Exercise: From the entries below, transcribe exactly the lines between the line holding "left shoulder: (237, 61)" and the line holding "nose: (49, 93)", inclusive; skip all other lines.

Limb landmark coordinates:
┌──
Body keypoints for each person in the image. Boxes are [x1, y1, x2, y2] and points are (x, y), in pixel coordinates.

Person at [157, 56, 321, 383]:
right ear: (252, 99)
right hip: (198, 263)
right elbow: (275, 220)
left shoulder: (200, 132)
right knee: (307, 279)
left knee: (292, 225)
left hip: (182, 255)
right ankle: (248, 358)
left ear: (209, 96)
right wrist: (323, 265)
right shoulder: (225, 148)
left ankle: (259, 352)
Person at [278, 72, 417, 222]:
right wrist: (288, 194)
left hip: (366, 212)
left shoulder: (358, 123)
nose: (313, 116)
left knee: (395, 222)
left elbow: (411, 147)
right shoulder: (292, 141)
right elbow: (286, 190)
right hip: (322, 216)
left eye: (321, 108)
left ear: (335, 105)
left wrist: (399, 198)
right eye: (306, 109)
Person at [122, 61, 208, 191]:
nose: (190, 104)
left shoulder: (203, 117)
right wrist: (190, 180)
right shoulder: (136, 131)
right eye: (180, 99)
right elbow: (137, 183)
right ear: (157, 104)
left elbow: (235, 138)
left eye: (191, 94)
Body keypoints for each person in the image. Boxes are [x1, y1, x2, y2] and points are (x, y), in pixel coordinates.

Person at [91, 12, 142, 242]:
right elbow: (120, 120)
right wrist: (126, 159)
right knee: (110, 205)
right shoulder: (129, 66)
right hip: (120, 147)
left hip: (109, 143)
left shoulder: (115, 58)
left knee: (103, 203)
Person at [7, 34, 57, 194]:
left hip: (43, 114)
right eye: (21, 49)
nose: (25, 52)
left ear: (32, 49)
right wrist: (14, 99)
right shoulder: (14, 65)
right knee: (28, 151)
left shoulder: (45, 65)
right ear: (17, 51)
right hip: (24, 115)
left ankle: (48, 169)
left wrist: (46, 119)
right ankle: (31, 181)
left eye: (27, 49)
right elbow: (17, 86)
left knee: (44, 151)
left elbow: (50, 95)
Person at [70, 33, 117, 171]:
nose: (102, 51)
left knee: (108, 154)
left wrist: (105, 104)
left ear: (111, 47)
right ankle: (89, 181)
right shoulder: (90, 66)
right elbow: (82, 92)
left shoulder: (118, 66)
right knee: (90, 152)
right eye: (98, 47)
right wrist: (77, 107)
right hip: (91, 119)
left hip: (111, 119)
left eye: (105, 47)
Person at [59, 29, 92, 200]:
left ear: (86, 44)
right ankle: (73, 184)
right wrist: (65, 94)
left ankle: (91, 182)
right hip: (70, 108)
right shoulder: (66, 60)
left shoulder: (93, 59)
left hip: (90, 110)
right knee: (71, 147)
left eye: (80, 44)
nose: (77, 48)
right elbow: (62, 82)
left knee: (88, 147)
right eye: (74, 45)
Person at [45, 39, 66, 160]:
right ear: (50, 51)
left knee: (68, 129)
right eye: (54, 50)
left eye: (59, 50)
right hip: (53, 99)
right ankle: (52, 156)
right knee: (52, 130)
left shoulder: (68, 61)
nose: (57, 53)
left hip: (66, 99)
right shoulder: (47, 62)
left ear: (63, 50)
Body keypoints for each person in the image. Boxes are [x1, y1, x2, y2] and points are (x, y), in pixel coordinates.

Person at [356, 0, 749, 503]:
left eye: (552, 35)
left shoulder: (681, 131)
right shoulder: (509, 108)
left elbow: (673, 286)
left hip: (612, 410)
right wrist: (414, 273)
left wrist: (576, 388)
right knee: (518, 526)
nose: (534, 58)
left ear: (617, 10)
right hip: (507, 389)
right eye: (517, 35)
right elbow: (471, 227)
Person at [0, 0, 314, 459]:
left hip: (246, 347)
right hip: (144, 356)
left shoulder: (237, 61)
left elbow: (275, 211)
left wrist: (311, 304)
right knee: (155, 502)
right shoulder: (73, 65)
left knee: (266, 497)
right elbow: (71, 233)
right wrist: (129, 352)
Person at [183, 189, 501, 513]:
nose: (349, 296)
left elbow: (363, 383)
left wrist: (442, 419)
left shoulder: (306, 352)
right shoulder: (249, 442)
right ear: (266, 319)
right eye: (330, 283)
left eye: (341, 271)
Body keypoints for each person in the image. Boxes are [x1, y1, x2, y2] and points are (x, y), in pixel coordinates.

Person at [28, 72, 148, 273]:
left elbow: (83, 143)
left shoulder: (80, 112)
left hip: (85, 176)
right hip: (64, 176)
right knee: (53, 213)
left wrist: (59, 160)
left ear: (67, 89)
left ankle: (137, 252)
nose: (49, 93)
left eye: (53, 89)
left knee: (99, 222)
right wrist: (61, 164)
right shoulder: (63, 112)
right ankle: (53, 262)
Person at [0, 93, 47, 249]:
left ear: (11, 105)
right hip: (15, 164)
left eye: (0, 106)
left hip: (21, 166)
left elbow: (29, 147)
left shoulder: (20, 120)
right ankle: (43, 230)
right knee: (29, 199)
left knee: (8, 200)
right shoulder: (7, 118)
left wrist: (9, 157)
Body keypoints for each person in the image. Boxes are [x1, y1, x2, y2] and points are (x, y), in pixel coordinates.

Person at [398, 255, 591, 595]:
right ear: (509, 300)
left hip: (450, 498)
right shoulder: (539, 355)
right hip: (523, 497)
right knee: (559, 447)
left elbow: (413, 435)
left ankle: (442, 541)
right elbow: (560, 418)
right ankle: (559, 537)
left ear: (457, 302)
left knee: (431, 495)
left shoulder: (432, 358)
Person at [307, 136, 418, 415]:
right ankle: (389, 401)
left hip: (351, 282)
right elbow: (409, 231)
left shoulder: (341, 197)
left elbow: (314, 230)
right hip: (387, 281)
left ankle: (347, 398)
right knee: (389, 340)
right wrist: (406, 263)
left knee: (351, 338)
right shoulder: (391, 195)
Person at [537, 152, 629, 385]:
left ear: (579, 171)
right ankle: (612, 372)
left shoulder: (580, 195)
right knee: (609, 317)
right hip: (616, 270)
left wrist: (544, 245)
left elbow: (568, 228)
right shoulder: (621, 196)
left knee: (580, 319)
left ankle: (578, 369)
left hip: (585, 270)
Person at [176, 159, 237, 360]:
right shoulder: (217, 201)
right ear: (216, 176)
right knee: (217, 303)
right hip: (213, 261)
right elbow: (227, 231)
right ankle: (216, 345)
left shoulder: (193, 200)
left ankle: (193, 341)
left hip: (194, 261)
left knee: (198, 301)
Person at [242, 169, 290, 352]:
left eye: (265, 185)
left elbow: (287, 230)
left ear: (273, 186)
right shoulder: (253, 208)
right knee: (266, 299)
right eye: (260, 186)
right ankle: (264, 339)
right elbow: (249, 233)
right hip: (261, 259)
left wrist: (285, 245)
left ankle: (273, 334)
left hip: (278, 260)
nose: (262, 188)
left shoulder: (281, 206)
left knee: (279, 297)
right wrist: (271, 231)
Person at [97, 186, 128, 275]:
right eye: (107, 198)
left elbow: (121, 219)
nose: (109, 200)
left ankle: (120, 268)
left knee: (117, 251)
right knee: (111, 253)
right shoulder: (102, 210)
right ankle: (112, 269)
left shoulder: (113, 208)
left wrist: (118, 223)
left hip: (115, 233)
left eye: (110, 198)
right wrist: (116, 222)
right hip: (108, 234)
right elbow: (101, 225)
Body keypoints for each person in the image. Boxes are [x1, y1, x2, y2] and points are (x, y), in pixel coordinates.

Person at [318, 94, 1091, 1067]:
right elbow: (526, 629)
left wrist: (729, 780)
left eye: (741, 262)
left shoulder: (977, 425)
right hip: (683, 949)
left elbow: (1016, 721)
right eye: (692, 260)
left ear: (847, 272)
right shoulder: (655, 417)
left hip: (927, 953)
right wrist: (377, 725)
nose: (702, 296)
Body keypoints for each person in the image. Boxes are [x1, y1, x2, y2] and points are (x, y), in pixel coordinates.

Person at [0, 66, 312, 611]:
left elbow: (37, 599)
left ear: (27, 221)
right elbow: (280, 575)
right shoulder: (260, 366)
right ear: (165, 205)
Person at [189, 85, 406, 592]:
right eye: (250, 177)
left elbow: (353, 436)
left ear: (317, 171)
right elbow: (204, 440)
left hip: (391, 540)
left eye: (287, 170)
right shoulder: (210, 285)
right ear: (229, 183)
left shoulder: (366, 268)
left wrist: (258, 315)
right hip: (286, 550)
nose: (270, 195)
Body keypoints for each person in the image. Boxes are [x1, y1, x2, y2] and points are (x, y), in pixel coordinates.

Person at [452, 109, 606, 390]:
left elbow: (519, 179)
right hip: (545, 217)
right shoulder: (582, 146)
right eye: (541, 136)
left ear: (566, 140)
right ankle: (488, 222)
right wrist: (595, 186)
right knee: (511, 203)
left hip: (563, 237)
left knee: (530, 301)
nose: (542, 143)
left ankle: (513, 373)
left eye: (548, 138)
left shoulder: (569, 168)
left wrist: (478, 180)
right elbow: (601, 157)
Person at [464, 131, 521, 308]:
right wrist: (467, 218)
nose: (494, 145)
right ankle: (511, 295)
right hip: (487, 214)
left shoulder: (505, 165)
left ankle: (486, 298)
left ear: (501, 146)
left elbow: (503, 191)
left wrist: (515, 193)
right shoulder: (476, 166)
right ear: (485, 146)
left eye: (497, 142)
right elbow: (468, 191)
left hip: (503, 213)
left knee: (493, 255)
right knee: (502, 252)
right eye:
└──
Answer:
left shoulder: (237, 61)
left elbow: (275, 211)
left wrist: (311, 304)
right knee: (155, 502)
right shoulder: (73, 65)
left knee: (266, 497)
right elbow: (71, 233)
right wrist: (129, 352)
Person at [183, 189, 501, 513]:
nose: (349, 296)
left elbow: (363, 383)
left wrist: (442, 419)
left shoulder: (306, 352)
right shoulder: (249, 442)
right ear: (266, 319)
right eye: (330, 283)
left eye: (341, 271)
Body keypoints for each person in the image. Boxes are [x1, y1, x2, y2] and points are (x, y), in pixel coordinates.

Person at [28, 72, 148, 273]:
left elbow: (83, 143)
left shoulder: (80, 112)
left hip: (85, 176)
right hip: (64, 176)
right knee: (53, 213)
left wrist: (59, 160)
left ear: (67, 89)
left ankle: (137, 252)
nose: (49, 93)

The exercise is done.